Supplied material below:

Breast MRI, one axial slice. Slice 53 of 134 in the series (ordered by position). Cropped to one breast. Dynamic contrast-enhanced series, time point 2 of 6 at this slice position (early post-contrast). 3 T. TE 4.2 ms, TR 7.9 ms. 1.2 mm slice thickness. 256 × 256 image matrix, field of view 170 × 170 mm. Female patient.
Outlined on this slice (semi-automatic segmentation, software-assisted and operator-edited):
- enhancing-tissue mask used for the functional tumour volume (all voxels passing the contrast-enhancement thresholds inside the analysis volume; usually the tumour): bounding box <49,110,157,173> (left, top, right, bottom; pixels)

End of Supplied material.

Exercise:
Reproduce the lines above. Leave each one as it is.

Answer for the task:
Breast MRI, one axial slice. Slice 53 of 134 in the series (ordered by position). Cropped to one breast. Dynamic contrast-enhanced series, time point 2 of 6 at this slice position (early post-contrast). 3 T. TE 4.2 ms, TR 7.9 ms. 1.2 mm slice thickness. 256 × 256 image matrix, field of view 170 × 170 mm. Female patient.
Outlined on this slice (semi-automatic segmentation, software-assisted and operator-edited):
- enhancing-tissue mask used for the functional tumour volume (all voxels passing the contrast-enhancement thresholds inside the analysis volume; usually the tumour): bounding box <49,110,157,173> (left, top, right, bottom; pixels)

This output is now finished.